Possibilitar que o bebê venha ao mundo em um ambiente com baixa luminosidade é mais tranquilo para a gestante.

O nascimento pode e deve, sempre que possível e sem criar riscos, acontecer da maneira que uma mulher deseje, tanto do ponto de vista físico quanto emocional. O ambiente deverá ter, sem dúvida, todo suporte técnico e vigilância, mas a atmosfera deverá ser segura, “familiar”, calorosa, carinhosa e alegre.

O nascimento é uma vivência única e pode representar a maior experiência criativa na vida de uma mulher. Nós, obstetras, temos que nos empenhar em criar e oferecer os meios e o “cenário” adequados para que este momento seja vivido sem inibições, com liberdade e profunda intensidade.

Além da cumplicidade e da relação plena de afeto entre a parturiente e a equipe assistencial, o ambiente deverá ser silencioso e “respeitoso”, condizente com o clima de “ritual” que deve prevalecer na chegada de um novo ser ao nosso mundo. A temperatura da sala de parto deve ser agradável para mãe e bebê.

A intensidade da luz deve ser reduzida, como se requer nos momentos mais amorosos, íntimos, inclusive sexuais. A penumbra- noção que deriva de um vocábulo latino composto: paene (?quase?) e umbra (?sombra?) – nos predispõe ao relaxamento, ao enlevo, ao recolhimento, à introspecção, permitindo, como me ensinou Frederick Leboyer defendendo a tese do “nascimento sem violência” – o chamado “Parto Leboyer”- que a parturiente entre num “ensimesmamento”, num verdadeiro “estado de graça”.

De acordo com estes princípios, desde os anos 70, adotei o ambiente do parto com luzes muito reduzidas e sem utilizar o foco da lâmpada cirúrgica sobre a mãe ou bebê. Naquela época, muitas gestantes me pediam para fazer o “parto no escuro”.

O processo do parto e do nascimento deixa a mulher num verdadeiro estado alterado de consciência que se deriva do bloqueio do neocórtex, o qual é dominado pela adrenalina/noradrenalina, neurotransmissores ativados na luminosidade excessiva, na vigília, no pensar, no conversar, no raciocínio, nas emergências, no perigo.

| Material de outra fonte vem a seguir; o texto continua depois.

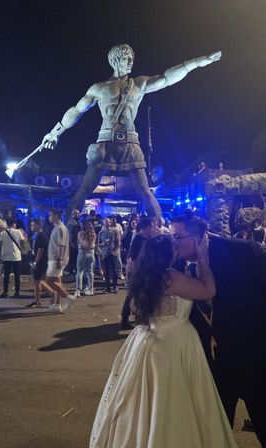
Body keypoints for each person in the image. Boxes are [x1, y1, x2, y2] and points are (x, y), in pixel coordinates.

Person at [79, 234, 246, 448]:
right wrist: (203, 259)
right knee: (176, 405)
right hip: (174, 345)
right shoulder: (172, 278)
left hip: (146, 342)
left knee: (144, 406)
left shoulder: (141, 277)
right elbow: (209, 290)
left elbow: (136, 309)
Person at [172, 215, 266, 448]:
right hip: (212, 359)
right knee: (216, 418)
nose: (174, 244)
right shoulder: (180, 264)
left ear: (196, 237)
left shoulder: (242, 250)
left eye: (177, 237)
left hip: (255, 352)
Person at [38, 44, 221, 221]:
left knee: (144, 190)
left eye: (132, 58)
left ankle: (159, 227)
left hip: (131, 142)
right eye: (126, 58)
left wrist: (195, 63)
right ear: (115, 61)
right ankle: (68, 227)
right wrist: (55, 132)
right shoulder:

As luzes fortes são um dos fatores que comprovadamente estimulam o neocórtex humano. Ao escurecer do dia (ou com a redução da iluminação) passa a predominar o paleocérebro ou páleocórtex, onde se situam áreas mais primitivas (sistema límbico, constituído pelo hipotálamo e pela hipófise), que estão associadas aos reflexos mais primordiais, espontâneos, não racionais, digamos, mais animais. Afinal, nada mais somos que mamíferos humanos. Com isso, é estimulada a liberação adequada de neurotransmissores, entre os quais, o hormônio denominado ocitocina que promove as contrações uterinas, indispensáveis para desencadear e manter a boa dinâmica do trabalho de parto. Estas observações permitem concluir que um ambiente “à meia-luz” é elemento facilitador ao processo do nascimento.

A adrenalina e a ocitocina são competidores; quando um é produzido em maior concentração, inibe a ação do outro. É por este fato que um mamífero quando vai parir, para se sentir seguro, protegido contra os eventuais perigos, principalmente dos predadores naturais, busca um local aquecido, menos iluminado e mais isolado, onde não possa ser observado.

Destaquemos que é no crepúsculo, ao escurecer, nos finais de dia, que os animais se recolhem, se aconchegam e também quando o nosso centro do sono é ativado para o necessário repouso.

Os efeitos da luminosidade e da penumbra podem ser evidenciados pela realização do eletroencefalograma (EEG), teste que avalia a atividade elétrica espontânea do cérebro. É um exame simples, no qual os impulsos elétricos do cérebro são amplificados e registrados em papel através de um gráfico.

Nossos neurônios funcionam e se comunicam na base de impulsos elétricos e tem um padrão gráfico dito “normal”, quando são naturalmente gerados. Certas condições como ruídos, situações estressantes, luzes intensas, sobretudo pulsáteis, medicamentos sedativos, cafeína e outros podem interferir e causar mudanças no ritmo e intensidade da atividade cerebral que são nitidamente reconhecidas durante um eletroencefalograma.

Estes conceitos já vêm sendo abordados há muitas décadas através da etologia (estudo do comportamento de uma espécie animal) comparando os mamíferos humanos e não humanos, em escritos de estudiosos como Ashley Montagu (1988) e observações do obstetra francês, Michel Odent em sua obra “Birth Reborn”, de 1984.